--- Data supplied ---

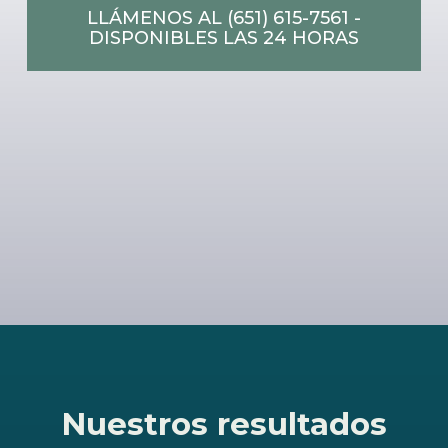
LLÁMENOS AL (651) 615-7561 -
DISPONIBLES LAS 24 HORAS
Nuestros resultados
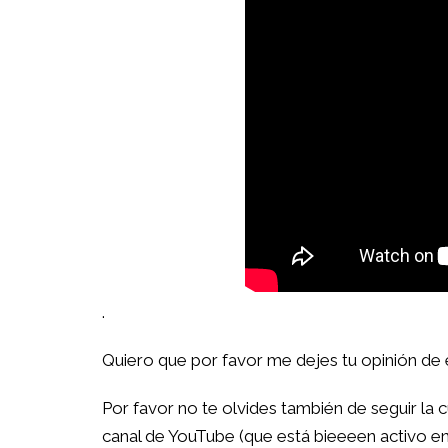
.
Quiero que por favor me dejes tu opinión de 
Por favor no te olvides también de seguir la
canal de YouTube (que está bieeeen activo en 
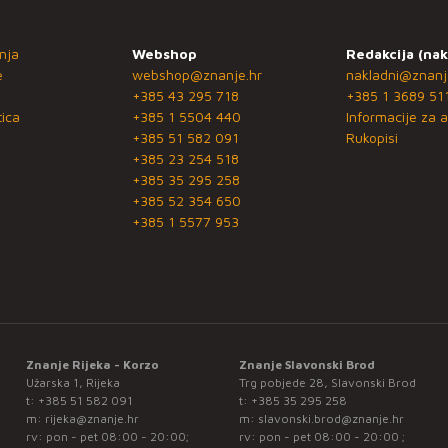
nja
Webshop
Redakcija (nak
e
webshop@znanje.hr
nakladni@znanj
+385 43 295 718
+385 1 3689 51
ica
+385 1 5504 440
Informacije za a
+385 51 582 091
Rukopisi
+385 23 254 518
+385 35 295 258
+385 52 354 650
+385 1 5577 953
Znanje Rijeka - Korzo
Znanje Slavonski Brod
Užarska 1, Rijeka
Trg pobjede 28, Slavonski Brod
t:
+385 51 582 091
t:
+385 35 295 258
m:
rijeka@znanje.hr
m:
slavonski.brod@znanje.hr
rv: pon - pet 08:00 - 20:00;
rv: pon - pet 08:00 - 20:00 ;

---

Exercise directions>
Could you repeat every line of text in the records above, character for character and in the same order, leaving the pictures out?

Answer>
LLÁMENOS AL (651) 615-7561 -
DISPONIBLES LAS 24 HORAS
Nuestros resultados
.
Quiero que por favor me dejes tu opinión de 
Por favor no te olvides también de seguir la
canal de YouTube (que está bieeeen activo en 
nja
Webshop
Redakcija (nak
e
webshop@znanje.hr
nakladni@znanj
+385 43 295 718
+385 1 3689 51
ica
+385 1 5504 440
Informacije za a
+385 51 582 091
Rukopisi
+385 23 254 518
+385 35 295 258
+385 52 354 650
+385 1 5577 953
Znanje Rijeka - Korzo
Znanje Slavonski Brod
Užarska 1, Rijeka
Trg pobjede 28, Slavonski Brod
t:
+385 51 582 091
t:
+385 35 295 258
m:
rijeka@znanje.hr
m:
slavonski.brod@znanje.hr
rv: pon - pet 08:00 - 20:00;
rv: pon - pet 08:00 - 20:00 ;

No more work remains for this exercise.